In today’s post I will be quoting from pages 26-27 of A. J. Pollock’s “HADES and Eternal Punishment” where he discusses the three different meanings of the word “death”. These definitions are identical to what I have always been taught and indeed; they must hold true if eternal conscious torment is to be valid.
Pollock says two things in this quote that he has asserted time and again. The first is that “separation from God” cannot be the same as “annihilation”. As far as I am concerned Pollock has never come close to proving this. In fact it seems to me that a person who has been annihilated has more separation between himself and God than someone who is being actively tormented by God. Of course to Pollock separation means a separation from God’s grace and mercy rather than a physical separation. I do see that annihilation would not be separation in the sense that he is using it but I don’t see that he has proven his definition to be the correct definition. I think the question is open until Pollock can produce more than an assertion.
The second assertion that Pollock makes is that the unbeliever must be alive physically, but dead spiritually, for God’s wrath to abide on him. This belief rests on at least two pillars that I don’t think he has proven either:
- The first is that annihilation isn’t punishment. I will agree that it is not as gruesome as burning in hell for eternity but is it really not punishment? It is the equivalent of an eternal death penalty where “death” is defined in its normal usage as the “lack of life”. I believe that eternal annihilation is indeed punishment.
- The second pillar is that somehow our omniscient God would forget about the unbeliever if he is annihilated. If God remembers the unbeliever, and His wrath abides on the unbeliever forever, why can’t this mean that there is no way that the unbeliever will be resurrected? That definition fits the scriptures quoted by Pollock as well as Pollock’s definition.
The anecdote that Pollock provides below about the Seventh Day Adventists is entertaining but it really doesn’t prove anything either. I assume that if the two Seventh Day Adventist’s left that denomination/cult/whatever-you want-to call-them after crossing swords with Pastor Pollock he would have told us. I suspect that they didn’t find Pollock’s argument convincing.
Here is Pastor Pollock:
The word ‘death’ is used in three ways.
It expresses:-
First, separation morally from God through sin.
Second, separation of the body from the soul and spirit.

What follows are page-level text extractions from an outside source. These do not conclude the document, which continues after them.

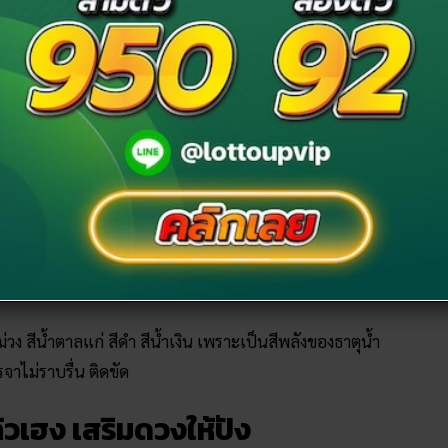
ือ สีนู้ด และไม่ควรเขียนขอบปาก เพราะจะทำให้อำนาจวาสนา
รือสีแดงอมน้ำตาล จะเป็นการเสริมพลังธาตุดิน
น้อย
ีม่วง สีน้ำตาลแก่ สีดำ สีน้ำเงิน เพราะเป็นสีพลังของธาตุน้ำ
จาไม่ราบรื่น ติดขัด
้วเฮง เสริมดวงให้ปัง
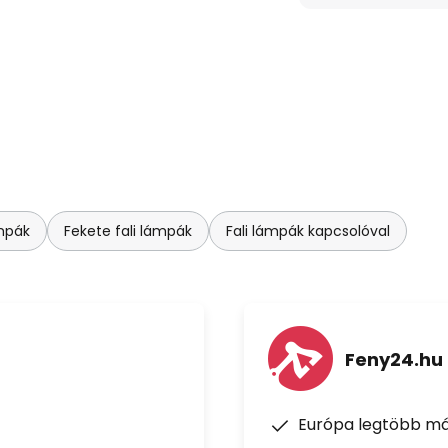
ámpák
Fekete fali lámpák
Fali lámpák kapcsolóval
Feny24.hu
Európa legtöbb má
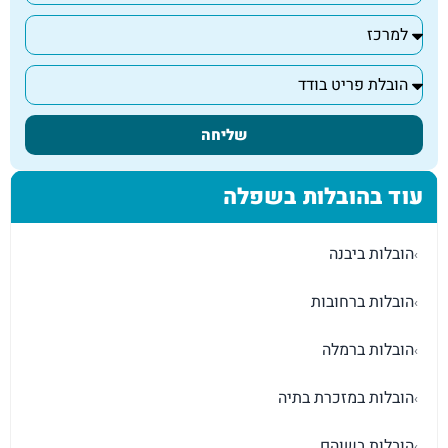
שליחה
עוד בהובלות בשפלה
הובלות ביבנה
›
הובלות ברחובות
›
הובלות ברמלה
›
הובלות במזכרת בתיה
›
הובלות בשוהם
›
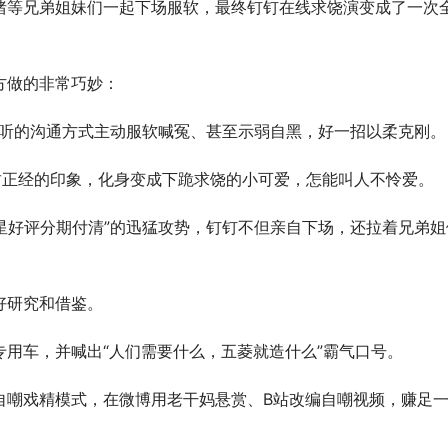
猪等兄弟姐妹们一起下场服软，最终钉钉在线求饶演变成了一次
方做的非常巧妙：
意听的沟通方式主动服软喊冤、甚至示弱自黑，好一招以柔克刚。
肃正经的印象，化身变成下跪求饶的小可爱，怎能叫人不怜爱。
星好评分期付清”的迅猛攻势，钉钉不但亲自下场，还拉着兄弟姐
好研究和借鉴。
用车，并喊出“人们需要什么，五菱就造什么”霸气口号。
自嘲戏精模式，在微博用老干妈悬赏、B站改编自嘲视频，赚足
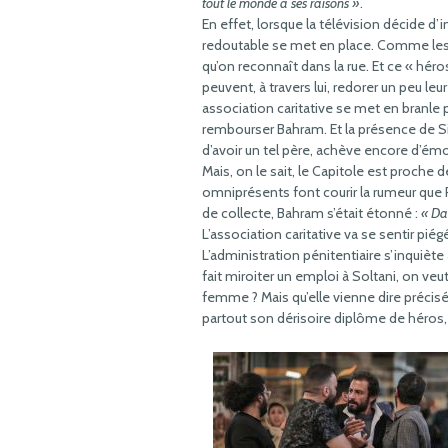
tout le monde a ses raisons »
.
En effet, lorsque la télévision décide 
redoutable se met en place. Comme les 
qu’on reconnaît dans la rue. Et ce « héro
peuvent, à travers lui, redorer un peu le
association caritative se met en branle 
rembourser Bahram. Et la présence de Si
d’avoir un tel père, achève encore d’ém
Mais, on le sait, le Capitole est proche
omniprésents font courir la rumeur que R
de collecte, Bahram s’était étonné :
« Dan
L’association caritative va se sentir piég
L’administration pénitentiaire s’inquiète
fait miroiter un emploi à Soltani, on veut
femme ? Mais qu’elle vienne dire précis
partout son dérisoire diplôme de héros,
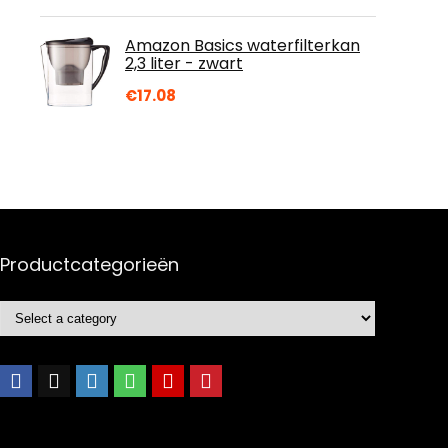
Amazon Basics waterfilterkan
2,3 liter - zwart
€
17.08
Productcategorieën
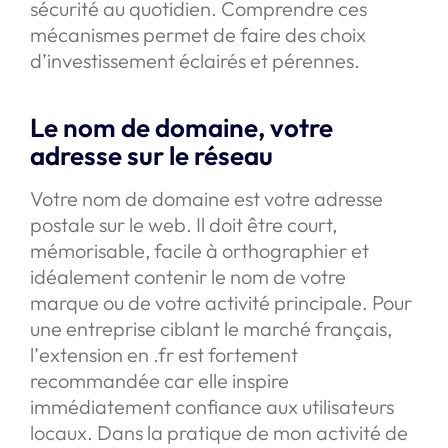
sécurité au quotidien. Comprendre ces
mécanismes permet de faire des choix
d’investissement éclairés et pérennes.
Le nom de domaine, votre
adresse sur le réseau
Votre nom de domaine est votre adresse
postale sur le web. Il doit être court,
mémorisable, facile à orthographier et
idéalement contenir le nom de votre
marque ou de votre activité principale. Pour
une entreprise ciblant le marché français,
l’extension en .fr est fortement
recommandée car elle inspire
immédiatement confiance aux utilisateurs
locaux. Dans la pratique de mon activité de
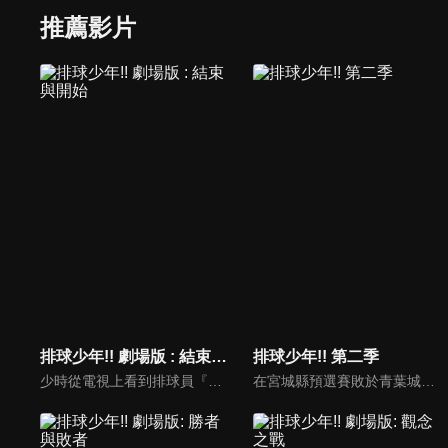
推薦影片
排球少年!! 劇場版 : 結束與開始
排球少年!! 第二季
少時從電視上看到排球員『小巨人』英姿而深受感動的日向翔陽從此迷上了排球，然而在最後一次的初中排球比賽中慘敗...對手即是實力強大的北川第一中學，日向想在高中努力變更厲害並且向當時號稱有「球場上的王者」的影山飛雄雪恥...
在宮城縣預選賽敗於青葉城西後，烏野高中排球部為了春季高中排球賽而努力，為了磨練實力，他們參加了由梟谷學園組織，包括音駒高中在內的數所關東高校組成的練習賽團體。透過這次合宿，烏野高中排球部的所有人都得已“進化”，於春季高中排球賽上大放異彩。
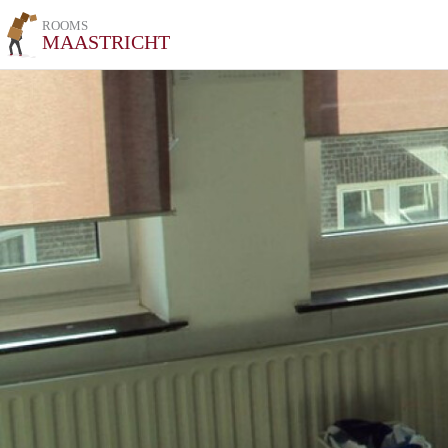
ROOMS
MAASTRICHT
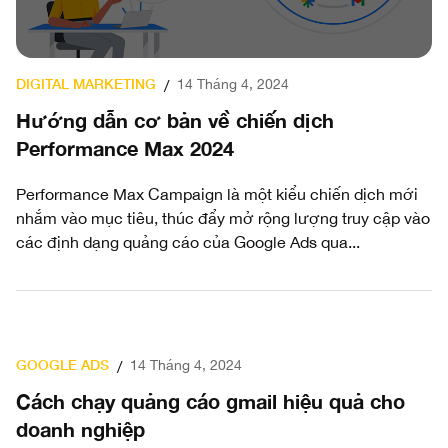
DIGITAL MARKETING
14 Tháng 4, 2024
/
Hướng dẫn cơ bản về chiến dịch
Performance Max 2024
Performance Max Campaign là một kiểu chiến dịch mới
nhắm vào mục tiêu, thúc đẩy mở rộng lượng truy cập vào
các định dạng quảng cáo của Google Ads qua...
GOOGLE ADS
14 Tháng 4, 2024
/
Cách chạy quảng cáo gmail hiệu quả cho
doanh nghiệp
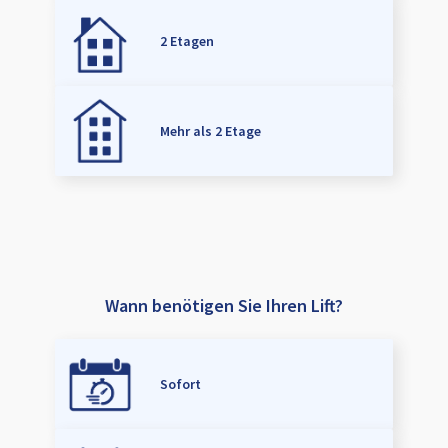
2 Etagen
Mehr als 2 Etage
Wann benötigen Sie Ihren Lift?
Sofort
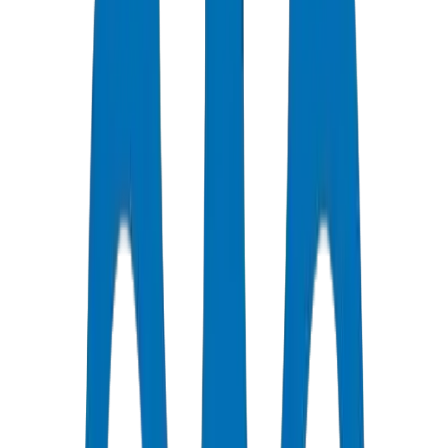
جودة معتمدة
جميع الأنابيب / التجهيزات حاصلة على شهادات ISO و OHSAS
توصيل سريع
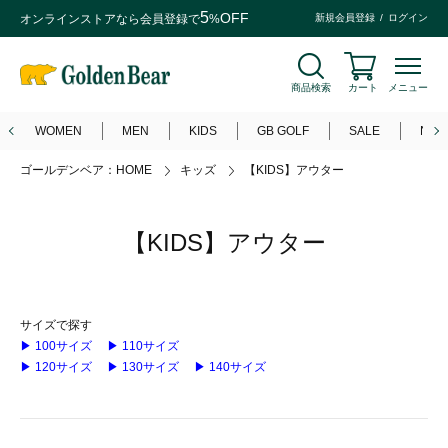
5
OFF
オンラインストアなら
会員登録
で
%
新規会員登録
ログイン
商品検索
カート
メニュー
WOMEN
MEN
KIDS
GB GOLF
SALE
NEW
ゴールデンベア：HOME
キッズ
【KIDS】アウター
【KIDS】アウター
サイズで探す
▶ 100サイズ
▶ 110サイズ
▶ 120サイズ
▶ 130サイズ
▶ 140サイズ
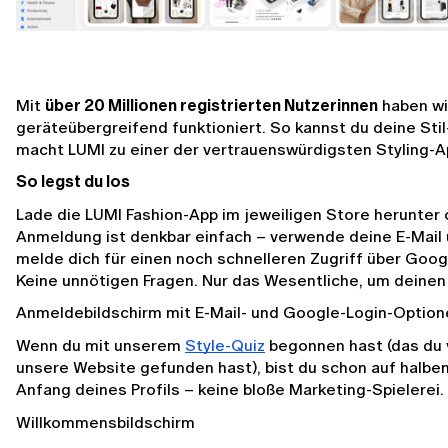
Mit 
über 20 Millionen registrierten Nutzerinnen
 haben wi
geräteübergreifend funktioniert. So kannst du deine Stil
macht LUMI zu einer der vertrauenswürdigsten Styling-A
So legst du los
Lade die LUMI Fashion-App im jeweiligen Store herunter 
Anmeldung ist denkbar einfach – verwende deine E-Mail u
melde dich für einen noch schnelleren Zugriff über Googl
Keine unnötigen Fragen. Nur das Wesentliche, um deinen 
Anmeldebildschirm mit E-Mail- und Google-Login-Option
Wenn du mit unserem 
Style-Quiz
 begonnen hast (das du v
unsere Website gefunden hast), bist du schon auf halbem
Anfang deines Profils – keine bloße Marketing-Spielerei.
Willkommensbildschirm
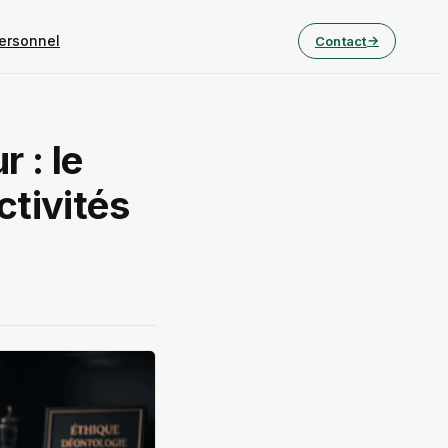
ersonnel
Contact
 : le
ctivités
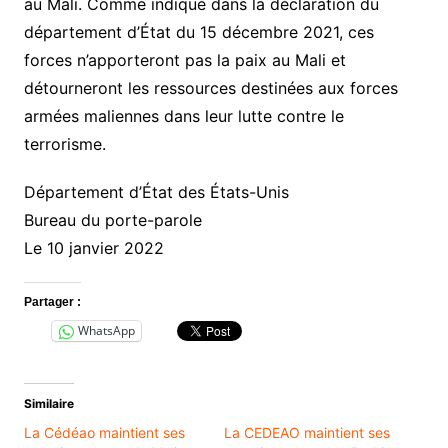
au Mali. Comme indiqué dans la déclaration du
département d’État du 15 décembre 2021, ces
forces n’apporteront pas la paix au Mali et
détourneront les ressources destinées aux forces
armées maliennes dans leur lutte contre le
terrorisme.
Département d’État des États-Unis
Bureau du porte-parole
Le 10 janvier 2022
Partager :
WhatsApp
Similaire
La Cédéao maintient ses
La CEDEAO maintient ses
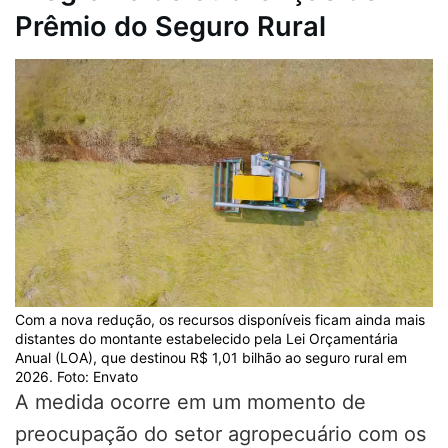
Prêmio do Seguro Rural
Com a nova redução, os recursos disponíveis ficam ainda mais
distantes do montante estabelecido pela Lei Orçamentária
Anual (LOA), que destinou R$ 1,01 bilhão ao seguro rural em
2026. Foto: Envato
A medida ocorre em um momento de
preocupação do setor agropecuário com os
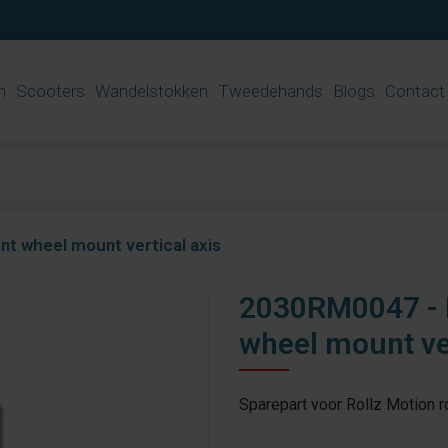
n
Scooters
Wandelstokken
Tweedehands
Blogs
Contact
nt wheel mount vertical axis
2030RM0047 - R
wheel mount ver
Sparepart voor Rollz Motion ro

Third, eternal separation from God.
In no case does it mean annihilation.
As to the first, we read of those “dead in trespasses and sins” when body and soul were both alive together on this earth. Death in the sense of the second needs no comment, save to say it does not mean ceasing to exist, as we have abundantly proved. The third way in which the term is used is plain. “And death and hell [hades] were cast into the lake of fire. This is the second death ” (Rev. 20:14). The second death is an abiding, eternal existence of misery. We speak of “a living death,” and the meaning is plain. Here the meaning is equally plain: “second death” means everlasting, conscious existence under the wrath of God – eternal separation from God, which must mean misery and torment, for all true blessing and joy consist in our right relation to God.
Now let us come more directly to the question, Is the punishment of the lost everlasting? If the wrath of God abides on the unbeliever, as Scripture states, there must be the unbeliever for it to abide on. There can be no getting out of the plain meaning of these words. If the unbeliever is annihilated the wrath of God can not abide on what does not exist.
We remember years ago two Seventh Day Adventists in Jamaica informing the writer that they believed in everlasting punishment. If the sinner were annihilated, the punishment, they argued, would be eternal because irrevocable. And then they added triumphantly, “Eternal punishment does not mean eternal punishing.”
I replied, “Does three months’ punishmemt mean three months’ punishing?” They admitted that it did. “Then,” I replied, “eternal punishment means eternal punishing.” A leading writer of the Conditional Immortality School uses the same illogical fallacy: “We believe in eternal punishment, not eternal punishing – the latter a great delusion, the former a great truth” (Report of Ilford Conference, 1913 page 56).